An MP is leading a push to change laws to protect school children with allergies.

Alicia Kearns, Tory MP for Rutland, raised the issue at a Westminster Hall debate on Thursday (November 30).

She spoke on behalf of Helen and Pete Blythe from Stamford following the death of their son Benedict on December 1, 2021 after he collapsed at Barnack Primary School.

Benedict Blythe
Benedict Blythe

A post-mortem examination found the cause of death to be an anaphylactic allergic reaction.

Mrs Kearns, who hopes to represent Stamford after the next general election, said: “Allergic reactions and deaths are avoidable with the right guidance and policy.

“I am urging the Government to take these few simple steps to protect pupils with allergies in the future, and in doing so honour Benedict Blythe’s legacy.

Alicia Kearns MP for Rutland with Helen and Pete Blythe, and other campaigners at the debate in Westminster Hall
Alicia Kearns MP for Rutland with Helen and Pete Blythe, and other campaigners at the debate in Westminster Hall

Earlier this year Helen set up a petition asking the government to introduce new requirements to protect pupils with allergies in school, which received 13,027 signatures.

The Government responded saying ‘that existing guidance is appropriate’ and ‘schools/governing bodies are best placed to make decisions about individual pupils’.

Helen said: “Following our devastating experience, and the loss of our beloved son, my husband and I received messages from families and teachers, telling their stories of allergies at school.

“Some were full of joy, and others full of pain and fear.

Benedict Blythe
Benedict Blythe

“It cannot be left to chance whether children with allergies get to attend a safe, inclusive school, which is why we founded Benedict Blythe Foundation and started the campaign.”

Mrs Kearns is joining the campaign and calling for the Government to make changes.
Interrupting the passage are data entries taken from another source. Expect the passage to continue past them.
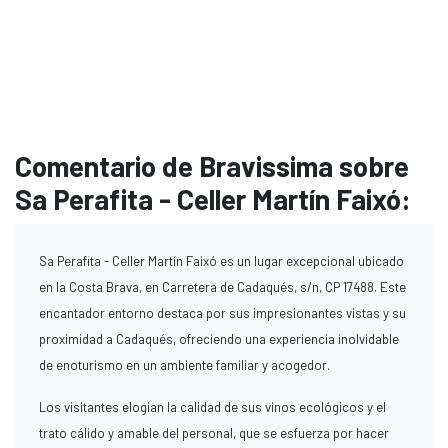
Comentario de Bravissima sobre
Sa Perafita - Celler Martín Faixó:
Sa Perafita - Celler Martín Faixó es un lugar excepcional ubicado
en la Costa Brava, en Carretera de Cadaqués, s/n, CP 17488. Este
encantador entorno destaca por sus impresionantes vistas y su
proximidad a Cadaqués, ofreciendo una experiencia inolvidable
de enoturismo en un ambiente familiar y acogedor.
Los visitantes elogian la calidad de sus vinos ecológicos y el
trato cálido y amable del personal, que se esfuerza por hacer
These include replacing voluntary advice for schools with mandatory regulations, ensuring conversations about allergies are standard in school education, requiring individual risk assessments for pupils with allergies and for schools to keep a spare adrenaline auto-injector pen for emergency cases.
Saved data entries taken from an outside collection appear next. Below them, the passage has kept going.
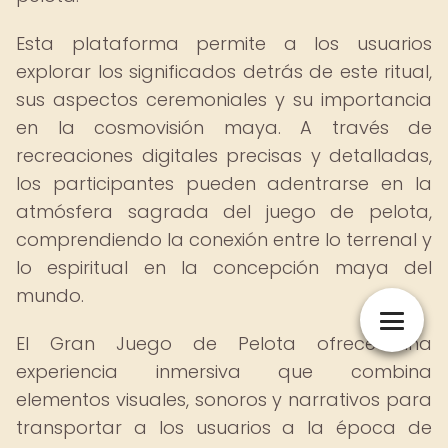
Esta plataforma permite a los usuarios
explorar los significados detrás de este ritual,
sus aspectos ceremoniales y su importancia
en la cosmovisión maya. A través de
recreaciones digitales precisas y detalladas,
los participantes pueden adentrarse en la
atmósfera sagrada del juego de pelota,
comprendiendo la conexión entre lo terrenal y
lo espiritual en la concepción maya del
mundo.
El Gran Juego de Pelota ofrece una
experiencia inmersiva que combina
elementos visuales, sonoros y narrativos para
transportar a los usuarios a la época de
She said: “My heart goes out to Helen and Pete Blythe, whose incredible work through the Benedict Blythe Foundation is keeping his memory alive, and doing everything they can to protect all children with allergies.”

Recently alongside the Independent Schools Bursars Association, and The Allergy Team, the Benedict Blythe Foundation created the Schools Allergy Code, a code of practice outlining steps for schools to improve their allergy safety.

“My son’s death is the darkness in our lives, but our love for him lights the way for others,” said Helen.